Right now, the gas tax is the only true user fee for the road, so it should be relied on more not less. Property taxes, which are extremely regressive by the way, should never be diverted into the roadway nor should should road money come from the general fund or any non-user fee. This way we can get market rigor and discipline into the transportation sector.
America hasn’t been well-served by the profligate subisidies heaped on the automobile, which include all the non-user fee roadway expenditure, the subsidy of no- sales tax on gasoline when the gas tax is not truly a tax but a roadway-maintenance fee, and the subsidies for sprawl combined with the restrictive zoning and parking-rules and other restrictions in the urban core that defeat what would have been the market’s natural creation of urban housing.
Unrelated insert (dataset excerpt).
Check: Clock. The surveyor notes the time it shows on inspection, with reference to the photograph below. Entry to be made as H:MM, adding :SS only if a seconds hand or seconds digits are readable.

In the Three county region here we are contemplating a vote on Sound Transit which will involve a huge tax increase. If cars were paying the true cost of the roadway, an investment in transit would be much more profitable and therefore we could easily finance the expansion of the train from profits of the existing train plus private debt financing.
(Sorry as I got more ambitious at the end the quality deteriorated a little. I have to get back to work.)
Oh, and one last thing: No to Tolls!!!!